"Yo no he muerto en México" (novela)

domingo, 6 de marzo de 2016

LA MARMOTA ESPAÑOLA


Se acabó febrero. Si pocas cosas hay más previsibles para la pedantería literaria que aquello de abril es el mes más cruel, febrero, en España, es el mes del 23-F.
No ha sido 2016 el año más intenso a la hora de producir humo sobre el tema, pero no han faltado, como siempre, los fabricantes de leyendas en serie, dispuestos a mantener vivos los supuestos enigmas y a deleitarnos con el revival de toda la escenografía. Debemos estar preparados para 2031, desde luego; si sobrevive, El país preparará un dossier gigantesco, que titulará “Tentaciones”, o algo así.
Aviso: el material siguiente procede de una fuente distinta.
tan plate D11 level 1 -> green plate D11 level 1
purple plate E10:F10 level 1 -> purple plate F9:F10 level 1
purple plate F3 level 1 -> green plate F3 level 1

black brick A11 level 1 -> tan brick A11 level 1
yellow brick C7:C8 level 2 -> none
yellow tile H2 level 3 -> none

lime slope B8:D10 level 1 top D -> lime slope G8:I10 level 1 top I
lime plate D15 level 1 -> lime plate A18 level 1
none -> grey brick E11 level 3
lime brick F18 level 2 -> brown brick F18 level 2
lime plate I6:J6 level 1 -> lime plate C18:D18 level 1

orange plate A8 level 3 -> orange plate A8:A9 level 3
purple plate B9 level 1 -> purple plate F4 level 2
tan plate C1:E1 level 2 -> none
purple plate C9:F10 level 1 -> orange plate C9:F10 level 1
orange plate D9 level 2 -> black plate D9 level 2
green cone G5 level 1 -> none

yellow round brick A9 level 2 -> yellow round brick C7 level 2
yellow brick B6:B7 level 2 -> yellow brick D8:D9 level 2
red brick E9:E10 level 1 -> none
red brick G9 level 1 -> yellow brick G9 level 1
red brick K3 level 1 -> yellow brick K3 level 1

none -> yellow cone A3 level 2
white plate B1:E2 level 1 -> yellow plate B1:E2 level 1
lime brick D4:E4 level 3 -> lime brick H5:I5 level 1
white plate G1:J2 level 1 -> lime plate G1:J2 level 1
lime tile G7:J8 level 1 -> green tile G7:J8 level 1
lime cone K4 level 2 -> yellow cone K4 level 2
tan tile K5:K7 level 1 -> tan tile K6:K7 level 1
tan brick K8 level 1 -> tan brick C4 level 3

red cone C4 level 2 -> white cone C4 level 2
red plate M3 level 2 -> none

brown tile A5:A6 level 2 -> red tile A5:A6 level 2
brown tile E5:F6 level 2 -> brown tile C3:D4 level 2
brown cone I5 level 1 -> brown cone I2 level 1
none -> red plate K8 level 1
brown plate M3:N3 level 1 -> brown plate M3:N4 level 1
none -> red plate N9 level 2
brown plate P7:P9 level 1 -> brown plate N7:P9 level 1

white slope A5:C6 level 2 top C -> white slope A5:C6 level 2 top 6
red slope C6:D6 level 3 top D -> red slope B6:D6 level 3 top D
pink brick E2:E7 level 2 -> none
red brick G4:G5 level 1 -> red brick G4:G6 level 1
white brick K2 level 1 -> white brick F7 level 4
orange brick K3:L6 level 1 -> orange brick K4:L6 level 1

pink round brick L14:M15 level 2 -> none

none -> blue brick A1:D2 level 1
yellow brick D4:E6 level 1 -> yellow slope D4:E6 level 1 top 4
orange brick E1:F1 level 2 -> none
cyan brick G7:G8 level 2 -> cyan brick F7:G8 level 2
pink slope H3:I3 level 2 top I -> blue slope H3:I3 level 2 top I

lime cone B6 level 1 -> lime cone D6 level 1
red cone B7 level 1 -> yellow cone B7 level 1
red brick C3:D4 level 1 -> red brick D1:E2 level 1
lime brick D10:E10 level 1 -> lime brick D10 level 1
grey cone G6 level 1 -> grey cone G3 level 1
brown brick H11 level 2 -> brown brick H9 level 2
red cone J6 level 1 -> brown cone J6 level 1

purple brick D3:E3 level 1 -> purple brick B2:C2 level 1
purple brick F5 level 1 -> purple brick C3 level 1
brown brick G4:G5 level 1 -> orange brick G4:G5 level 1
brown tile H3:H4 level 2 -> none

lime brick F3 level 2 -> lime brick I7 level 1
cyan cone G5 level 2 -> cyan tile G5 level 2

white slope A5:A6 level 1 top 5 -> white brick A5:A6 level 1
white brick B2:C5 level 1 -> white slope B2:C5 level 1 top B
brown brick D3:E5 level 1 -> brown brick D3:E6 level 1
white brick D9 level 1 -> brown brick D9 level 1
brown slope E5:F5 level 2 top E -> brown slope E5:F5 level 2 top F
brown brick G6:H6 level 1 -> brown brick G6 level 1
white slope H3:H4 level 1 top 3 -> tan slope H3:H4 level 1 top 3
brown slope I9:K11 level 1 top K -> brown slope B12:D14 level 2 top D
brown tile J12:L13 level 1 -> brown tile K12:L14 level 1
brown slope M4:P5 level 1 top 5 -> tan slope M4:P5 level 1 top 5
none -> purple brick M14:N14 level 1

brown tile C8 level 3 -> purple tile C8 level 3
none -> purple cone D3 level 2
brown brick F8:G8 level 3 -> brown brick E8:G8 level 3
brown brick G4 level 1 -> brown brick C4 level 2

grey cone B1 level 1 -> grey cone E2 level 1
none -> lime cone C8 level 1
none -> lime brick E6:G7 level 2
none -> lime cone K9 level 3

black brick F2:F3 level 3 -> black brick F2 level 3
Con Juan Cruz al frente, seguro.
Javier Cercas, Jordi Évole y tantos otros han mantenido viva la rentabilidad de la gran epopeya de la España constitucional, sobre todo para un determinado público que se siente de izquierdas y que necesita de vez en cuando combustible moral y rápidas lecciones de repaso de pedagogía política. El revisionismo histórico, en España, es un buen negocio que ayuda a ocultar los muchos tapujos del presente y a tranquilizar las conciencias. Pero en este punto creo que estoy más cerca de las nuevas generaciones –podemitas o no- a los que el aplanamiento sincrónico en el que viven les hace pensar que el mundo anterior a Internet es sólo virtual. En mi caso, yo sí escuchaba la radio cuando entró Tejero, y aún conservo el mismo aparato de radio, heredado de mi abuelo. Pero no tengo nada más que añadir. No le veo más interés narrativo al asunto, después de tanto manoseo y tanta parábola.
¿Por qué ha seducido y seduce tanto el relato del 23-F? ¿Por su complejidad política, por su ambigüedad multiforme, por su diseño mitológico? ¿Por su trascendencia y su abismo, acaso? No. El 23-F gusta tanto porque termina bien, y es un catecismo perfecto para Cuéntame cómo pasó; terminó sin un solo muerto, y con una feliz democracia acompañada de movida y reconversión industrial. Tan simple como eso. No es nuestro Tlatelolco, ni siquiera nuestro asesinato de Kennedy. Tiene algo de Eva Perón, en todo caso: la afectación que ha generado, por ejemplo.
Es un relato tan absolutamente inofensivo que ya a nadie molesta. Hace mucho que es inofensivo, de hecho; y, como ombligo patriótico, es perfecto para la conciencia política española, tan tibia y autocomplaciente desde ese año hasta hoy. El verdadero relato (la verdadera novela) que está pendiente es otro: se llama terrorismo de ETA, y a ver quién se atreve.